* [Assigned task]:
Find the lines of the data below that include "description". Report their number only.

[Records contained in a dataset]

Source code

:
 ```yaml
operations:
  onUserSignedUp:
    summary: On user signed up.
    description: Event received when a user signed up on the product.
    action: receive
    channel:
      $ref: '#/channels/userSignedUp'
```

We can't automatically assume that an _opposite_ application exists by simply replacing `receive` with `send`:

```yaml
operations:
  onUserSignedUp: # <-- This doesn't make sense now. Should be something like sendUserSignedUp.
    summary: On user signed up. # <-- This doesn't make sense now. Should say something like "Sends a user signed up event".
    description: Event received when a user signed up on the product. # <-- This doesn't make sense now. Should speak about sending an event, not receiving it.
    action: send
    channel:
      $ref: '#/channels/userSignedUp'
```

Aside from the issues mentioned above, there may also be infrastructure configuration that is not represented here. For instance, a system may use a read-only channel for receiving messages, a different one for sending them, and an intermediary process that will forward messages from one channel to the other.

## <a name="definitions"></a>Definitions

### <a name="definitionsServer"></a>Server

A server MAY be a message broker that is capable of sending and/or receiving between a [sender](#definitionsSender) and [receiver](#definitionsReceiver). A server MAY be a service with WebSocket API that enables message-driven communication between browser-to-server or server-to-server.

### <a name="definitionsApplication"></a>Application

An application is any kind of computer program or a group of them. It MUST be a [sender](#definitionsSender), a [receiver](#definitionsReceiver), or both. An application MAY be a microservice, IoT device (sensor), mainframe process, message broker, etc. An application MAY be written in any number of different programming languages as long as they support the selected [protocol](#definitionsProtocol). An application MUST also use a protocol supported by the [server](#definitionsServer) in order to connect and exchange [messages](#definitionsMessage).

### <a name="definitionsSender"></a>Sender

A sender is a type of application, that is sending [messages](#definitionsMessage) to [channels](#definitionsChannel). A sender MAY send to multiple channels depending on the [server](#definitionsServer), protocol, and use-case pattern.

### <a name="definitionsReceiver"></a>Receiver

* [Your response]:
2